Ground Breakers: Lithium prices may be turning a corner as Albemarle plans to TRIPLE production by 2027
Mining
Mining
If there were concerns the heat has come out of the lithium market they are not being felt by the industry’s biggest players, who have maintained their bullish stance on the battery metal and the electric vehicle narrative even as spot prices have collapsed from last year’s record highs in China.
Albemarle was the latest major to roll out its quarterly results this week, a date pre-empted by the announcement that it would spend over US$1 billion to build the third and fourth trains at its Kemerton plant in WA’s South West, a facility which will eventually produce 100,000tpa of lithium hydroxide and represent the largest processor of lithium chemicals outside China.
It is a major investment, with Albemarle CFO telling analysts on a call this week the final bill for trains one and two will come in at around US$1.5-1.7b, with a similar level of investment expected for the additions.
The Charlotte-based chemicals giant saw EBITDA up 270% to US$1.6 billion in the March quarter as lagging contract prices caught up to last year’s booming lithium spot market.
Indices are down between 50-60% in 2023. But Albemarle boss J. Kent Masters and lithium president Eric Norris remain confident in the state of the market.
Norris says destocking in China played a big role in the falling spot market, with some battery and cathode inventories now at under a week of consumption.
“Clearly not in the long run, a level that’s sustainable for sustained operation,” he told analysts on a conference call.
Reinforcing the feeling the issues are not a fundamental supply-demand issue and are centred around quirks of the Chinese market, the international to Chinese price spread is between US$15-20/kg, the widest on record.
In the bigger picture, Albemarle sees EV sales lifting 30% in China this year and close to 40% for the wider market.
“What we’ve seen in the past couple of weeks, we’ve seen spot buyers return,” Norris said.
“We’ve seen — and we believe that’s partially what’s affecting the price that is popped — is leveled and then started to rise within China.
“And we … see no change in what our projected sales for the year in EVs of about 30% growth anticipated in China, closer to 40% for the overall market.
“I think the spot orders, it would be premature for me to say how large they are, but they are beginning as these cathode producers now start to restock and prepare for a more stable operation for the balance of the year.”
Albemarle head honcho J. Kent Masters said EV sales were up 26% year over year in March, with Chinese sales on track for their 30% growth projection based on seasonal norms and US sales up a massive 53%, with Europe a disappointment at 7% growth due to supply bottlenecks and the phasing out of hybrids.
With major expansions planned in Australia and China, Albemarle is eyeing a 20-30% CAGR in sale volumes in the coming years, tripling production to 300,000t of lithium chemicals by 2027.
To put that number into context, it is roughly the size of the entire lithium carbonate equivalent market in 2020.
Will there be contenders to lithium’s throne as the EV revolution continues to accelerate?
One mooted technology is sodium-ion.
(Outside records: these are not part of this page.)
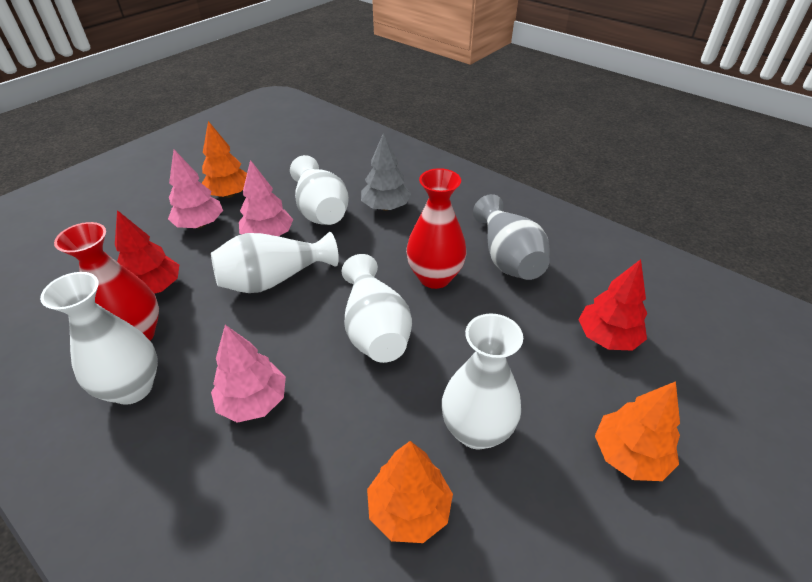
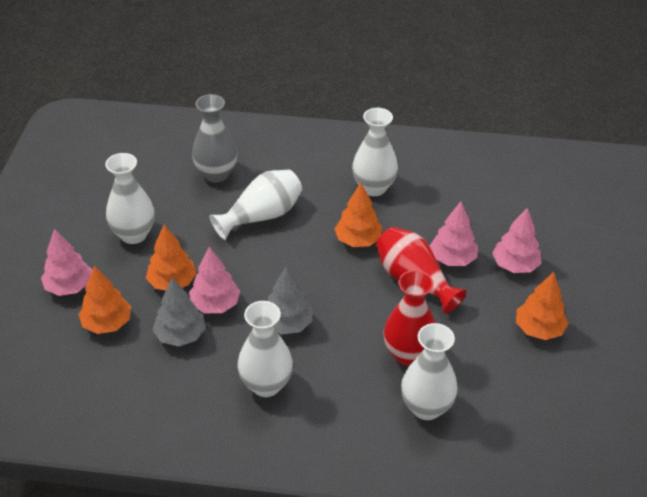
grey tree: [361,133,411,211] = 1 -> [152,278,206,346] [268,267,313,334] = 2
orange tree: [202,121,247,198] [367,441,453,543] [595,381,680,481] = 3 -> [78,266,131,334] [146,225,197,290] [334,183,382,247] [516,272,569,340] = 4
pink tree: [168,150,223,228] [211,325,286,423] [239,160,293,236] = 3 -> [41,229,92,296] [189,247,240,313] [430,201,478,266] [492,208,542,273] = 4
red tree: [115,210,179,294] [578,259,647,351] = 2 -> none = 0

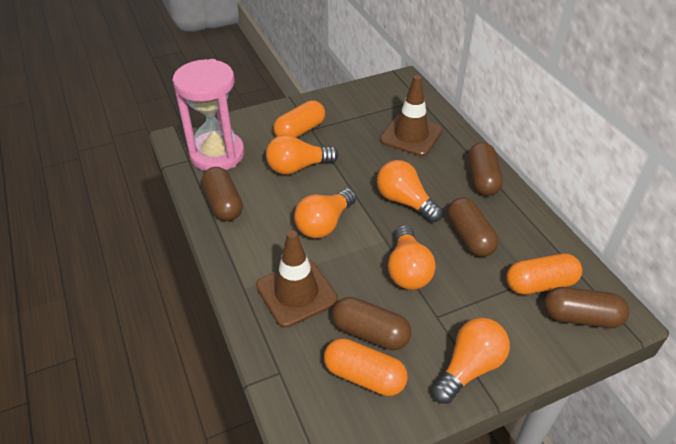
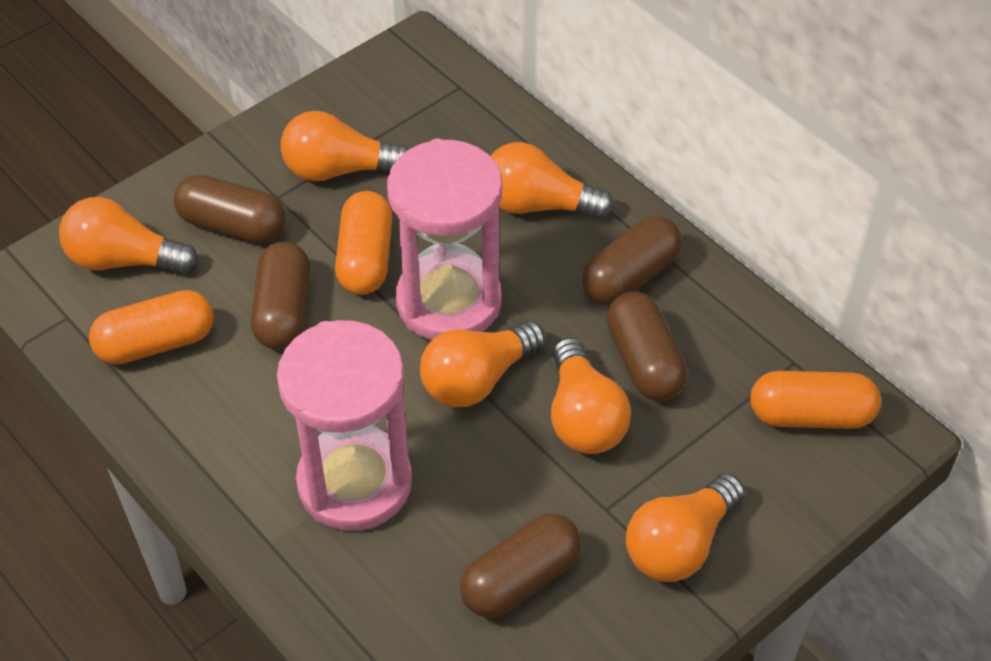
brown traffic cone: [256,230,338,328] [380,75,443,157] = 2 -> none = 0
orange light bulb: [266,135,338,175] [294,188,356,238] [377,160,443,222] [388,225,436,290] [432,318,510,404] = 5 -> [59,197,198,274] [281,111,409,181] [420,321,546,407] [490,142,614,219] [551,337,631,454] [626,473,745,582] = 6
pink hourglass: [173,59,245,171] = 1 -> [277,320,412,531] [387,138,502,340] = 2

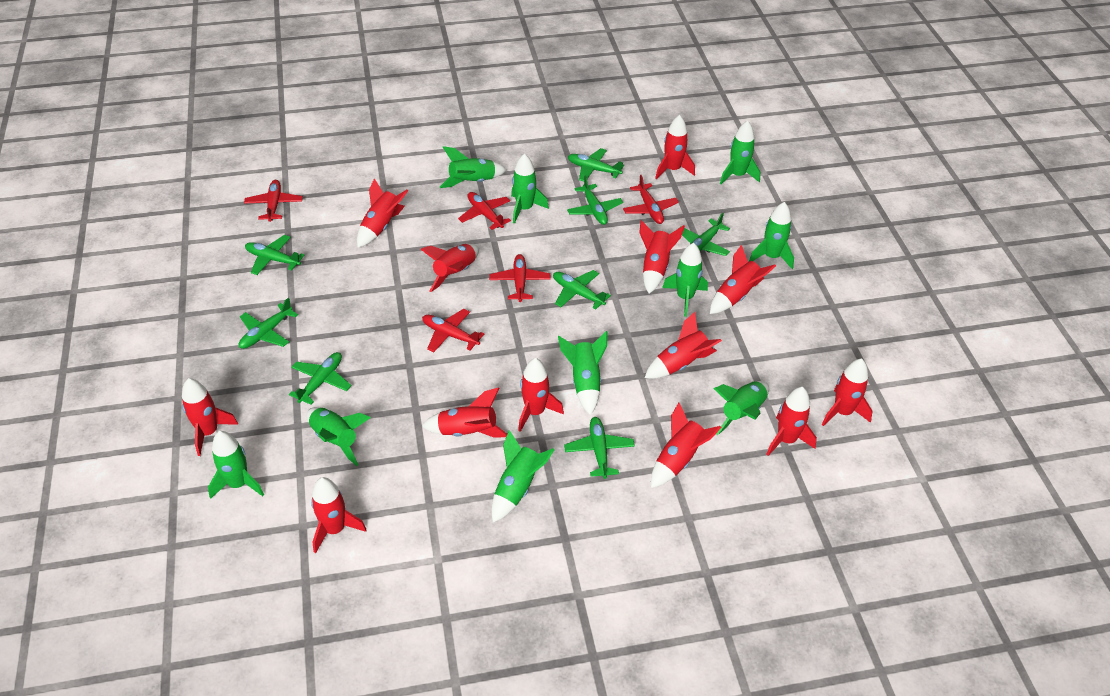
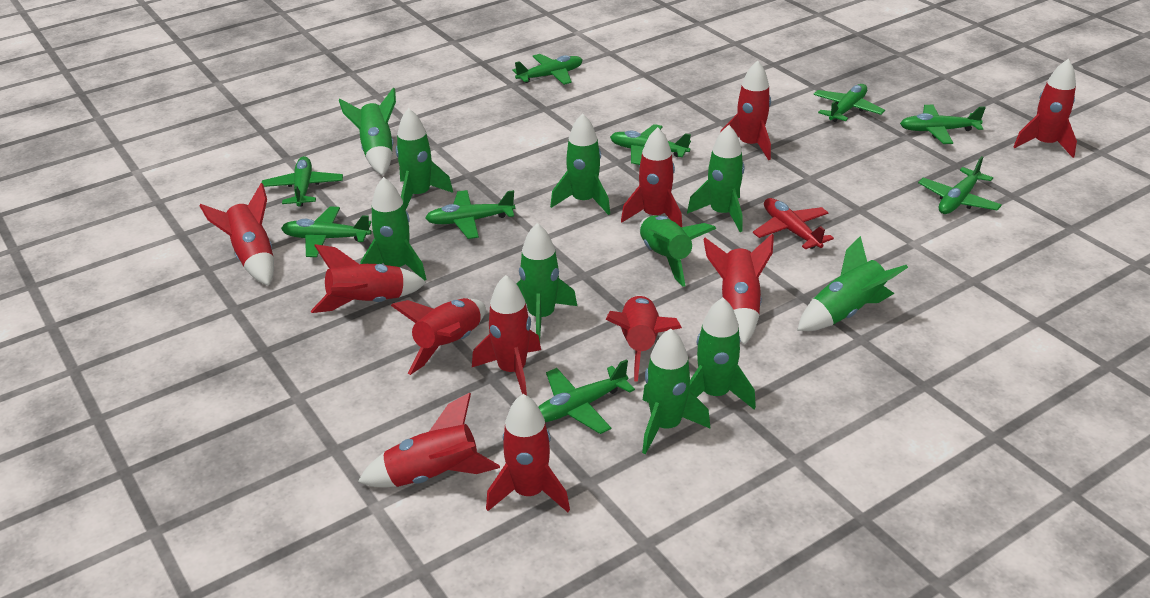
green plane: [239,298,298,349] [245,235,305,275] [289,352,352,405] [553,270,611,310] [564,417,635,479] [567,175,623,225] [568,148,624,182] [679,213,730,256] = 8 -> [262,156,343,207] [281,207,372,257] [425,190,515,239] [513,54,583,85] [538,359,635,434] [610,124,691,165] [813,84,885,122] [900,105,986,144] [918,156,1002,214] = 9
red plane: [244,180,303,222] [422,309,484,352] [458,192,511,230] [489,254,551,302] [623,175,679,224] = 5 -> [753,198,834,249] = 1
red rocket: [182,378,238,456] [311,477,367,553] [357,178,408,248] [420,244,479,292] [422,387,507,438] [518,358,564,432] [639,220,685,293] [645,312,722,379] [651,403,722,488] [655,115,695,179] [710,245,776,314] [766,387,817,456] [822,358,873,426] = 13 -> [200,183,274,286] [311,244,427,313] [358,393,500,487] [391,298,486,375] [472,275,541,395] [486,394,570,512] [606,296,682,382] [621,127,682,227] [703,234,774,345] [720,60,771,160] [1014,59,1077,158] = 11

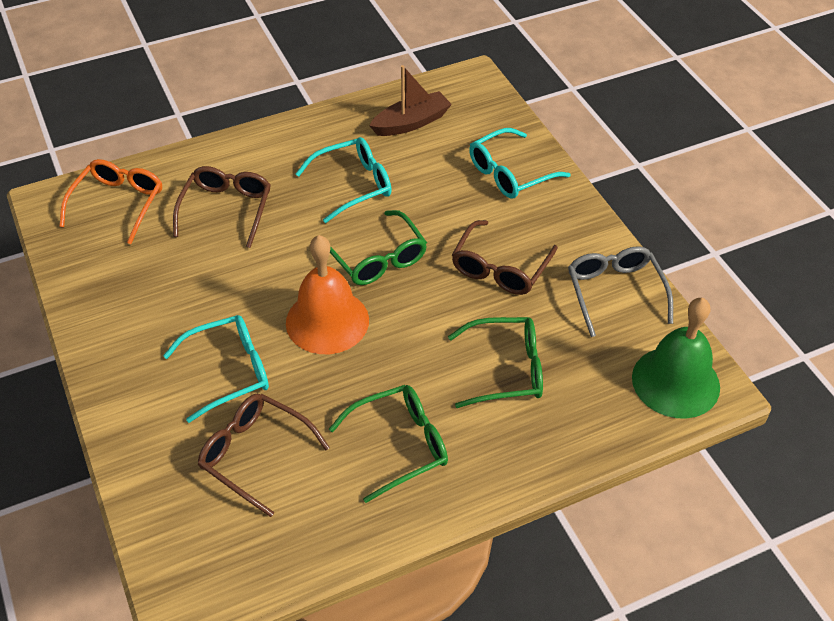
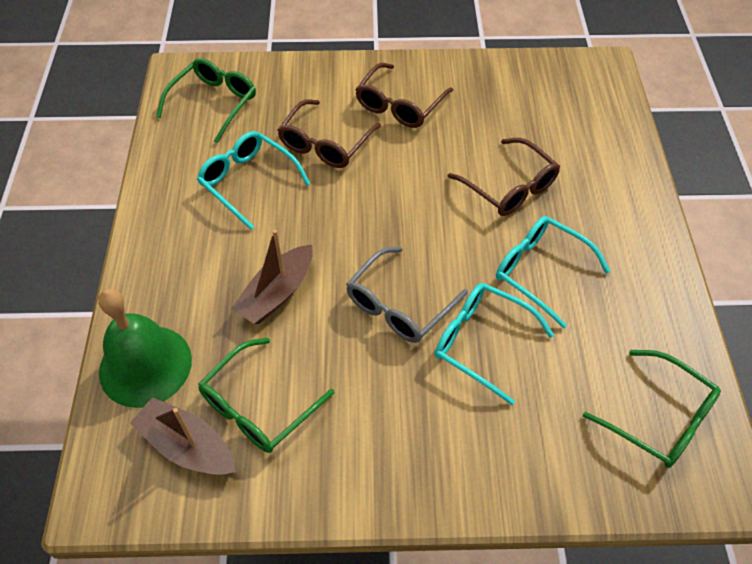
brown boat: [369,65,452,136] = 1 -> [130,397,236,475] [231,230,313,324] = 2
orange bell: [286,235,369,354] = 1 -> none = 0
orange glasses: [59,159,162,244] = 1 -> none = 0

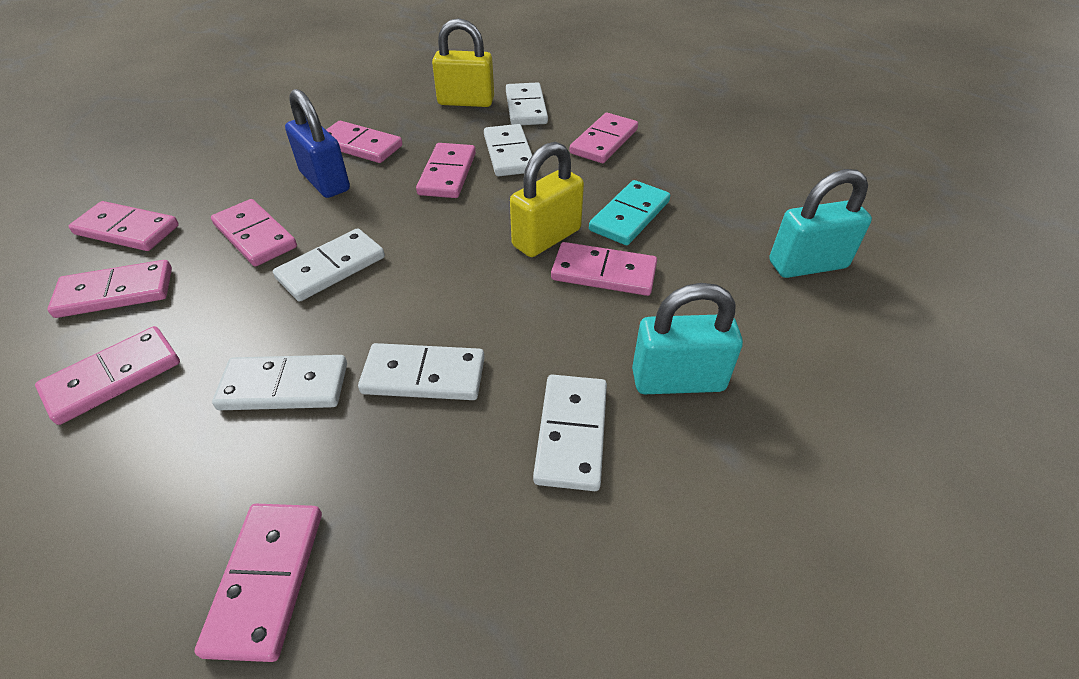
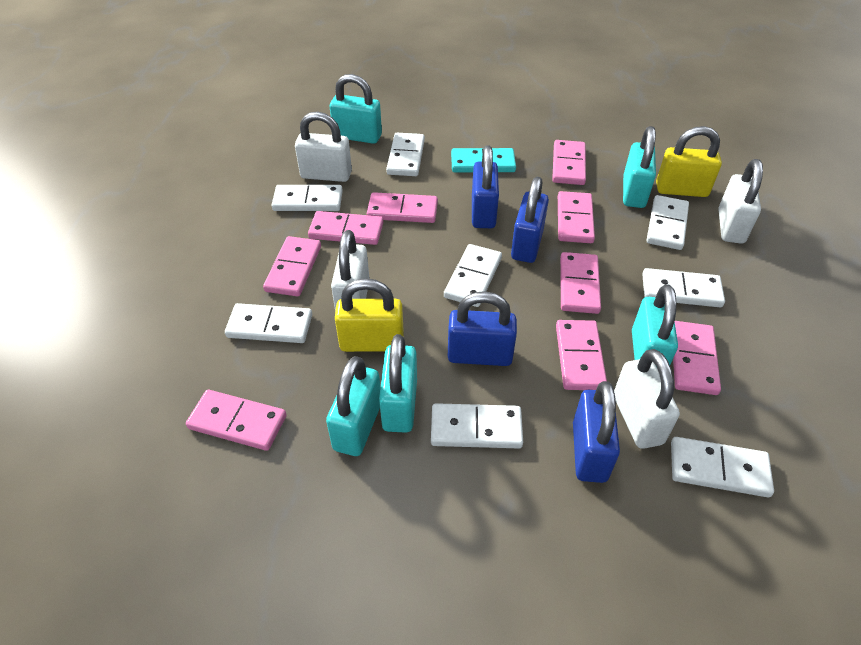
blue padlock: [285,89,350,198] = 1 -> [448,291,517,366] [472,145,499,228] [511,177,549,263] [573,381,620,483] = 4
turquoise padlock: [632,283,743,394] [769,169,872,278] = 2 -> [326,356,380,456] [329,74,382,144] [379,334,417,433] [623,126,656,208] [632,284,678,365] = 5
white domino: [212,355,347,410] [273,228,385,302] [358,343,485,400] [484,124,532,176] [506,82,548,125] [533,375,607,491] = 6 -> [225,303,312,343] [272,185,343,211] [386,133,425,176] [431,403,523,449] [444,244,502,307] [642,268,725,307] [646,195,689,250] [671,437,774,497] = 8
white padlock: none = 0 -> [295,111,352,182] [331,230,370,310] [614,349,680,449] [718,159,763,244] = 4

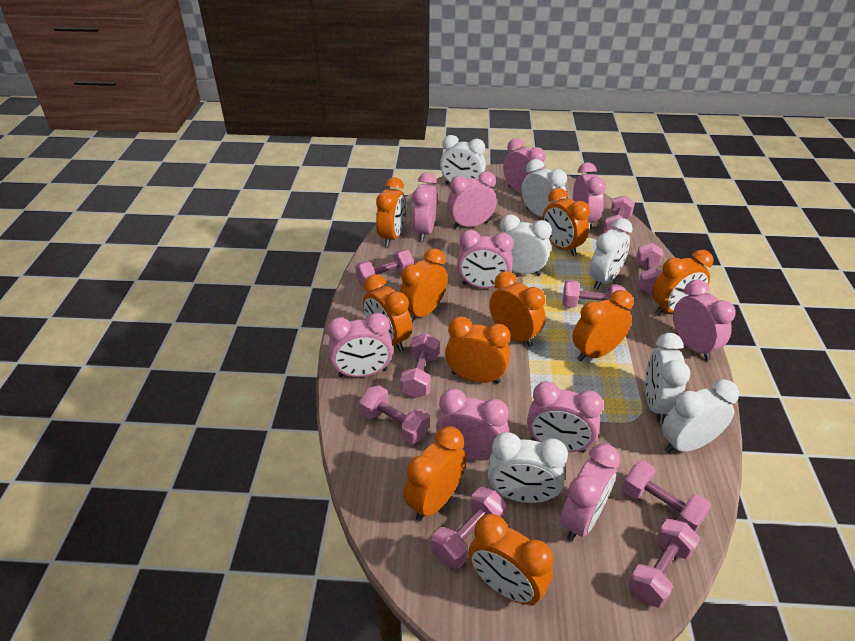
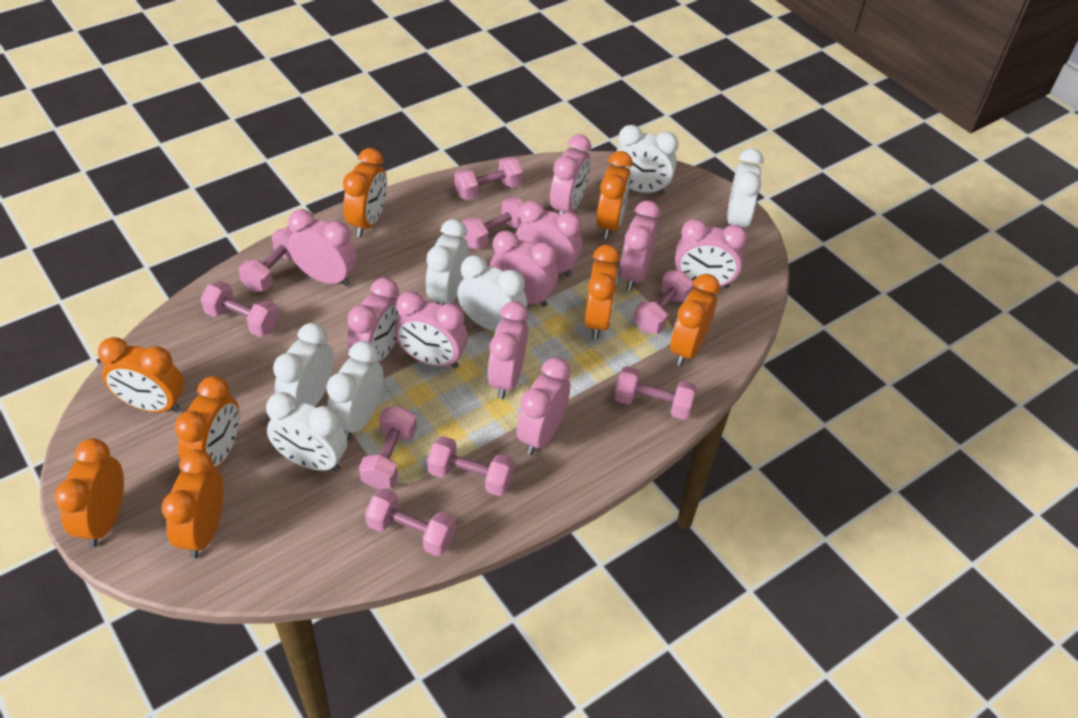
orange clock: [363,274,412,352] [376,177,405,247] [400,248,448,323] [403,426,466,521] [445,316,511,384] [468,514,553,605] [489,271,546,347] [542,188,590,256] [572,290,634,361] [652,250,713,315] = 10 -> [54,438,124,548] [98,337,184,413] [162,449,223,559] [174,376,239,469] [343,148,387,237] [585,245,620,339] [596,151,633,239] [670,274,720,366] = 8

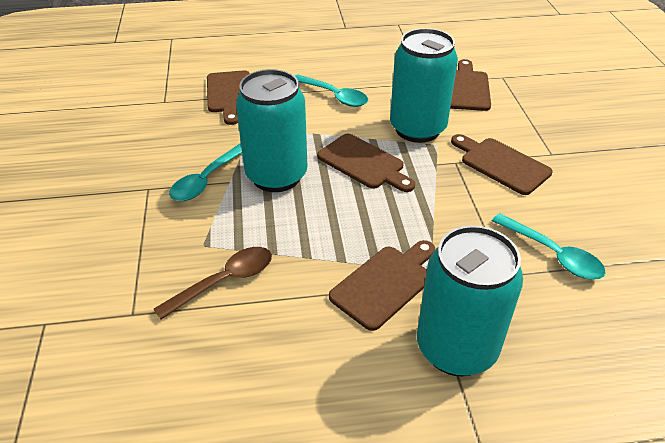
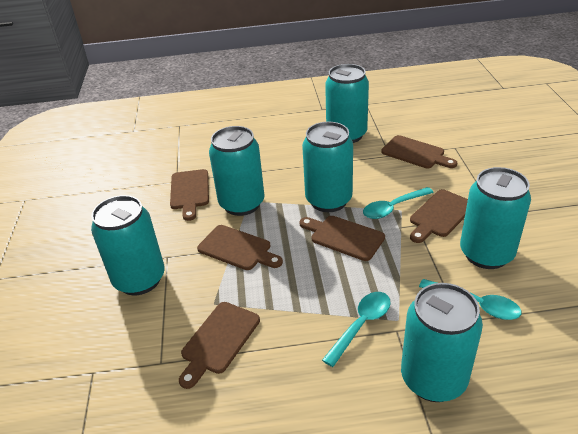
brown cutting board: [207,70,250,125] [317,134,415,192] [329,240,435,331] [450,59,491,111] [451,134,553,195] = 5 -> [170,169,209,221] [179,302,260,389] [197,225,283,270] [299,216,385,261] [381,135,457,168] [410,189,468,243] = 6
brown spoon: [154,247,272,320] = 1 -> none = 0
turquoise can: [236,69,307,192] [390,28,458,143] [417,225,523,376] = 3 -> [91,195,165,295] [209,126,265,216] [302,122,353,212] [325,64,369,143] [401,283,483,402] [460,167,531,269] = 6

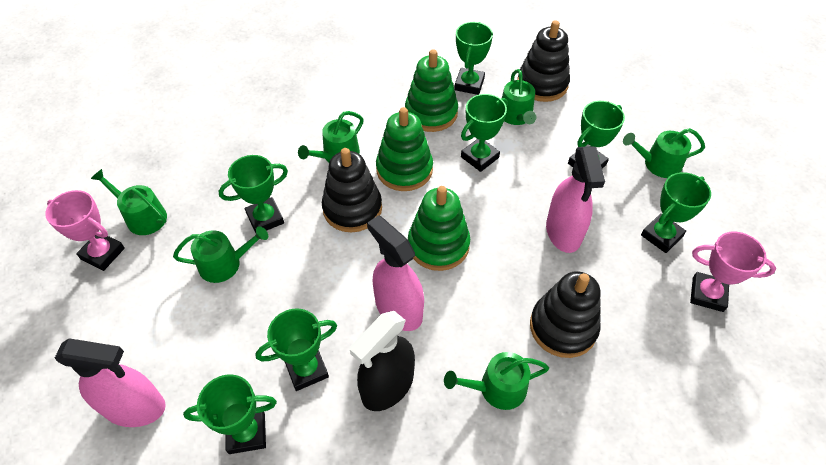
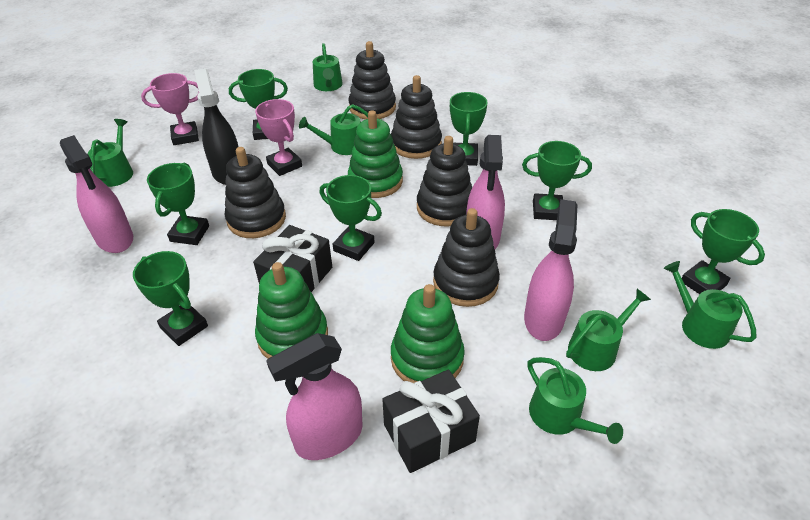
black gift: none = 0 -> [253,225,332,292] [382,369,480,473] = 2
black stacking toy: [322,148,382,232] [517,20,570,102] [530,271,601,358] = 3 -> [225,147,286,238] [348,41,396,120] [391,75,442,159] [417,136,472,226] [433,208,500,307] = 5
pink spray bottle: [55,338,166,427] [367,215,424,331] [546,146,605,253] = 3 -> [60,135,133,253] [266,333,362,460] [466,135,505,249] [524,199,577,341] = 4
But Norris says it is unlikely to service the majority of the EV market.
“Sodium-ion batteries are just less energy dense and heavier on weight for this comparable energy density,” he said.
“So while it may fulfil maybe a city, low-range vehicle, and that could help ease some of the ability of the industry to meet electric vehicle demand given the shortness of lithium we see in our forecast, it cannot replace it in whole in any significant way.
“However, it could be a viable technology in grid storage.”
With that in mind, lithium miners are running hot.
Speculation a rival bidder to the aforementioned Albemarle will come in for WA lithium developer Liontown Resources (ASX:LTR) has stoked the Tim Goyder-chaired company’s share price ever higher.
It’s at a record $2.84, up almost 4% today. Pilbara Minerals (ASX:PLS), Allkem (ASX:AKE) and IGO (ASX:IGO) are looking similarly healthy.
Gold stocks were also sitting pretty after prices rose to US$2050/oz overnight on hopes the US Fed will end its rate hiking cycle with a pause next month.
Bullion bulls can only dream, or maybe live their dreams. The all time record has been threatened so often in this rally we’ll hold our breath.
A reminder, it’s gunning for somewhere in the vicinity of US$2075/oz, a price briefly hurdled in August 2020.
As Roy and HG would say, Go You Good Thing.
Iron ore? The less we know the better. It’s down almost 5% in Singapore today to ~US$95/t, not jagging with the optimism of Rio boss Jakob Stausholm on Chinese demand as yesterday’s AGM.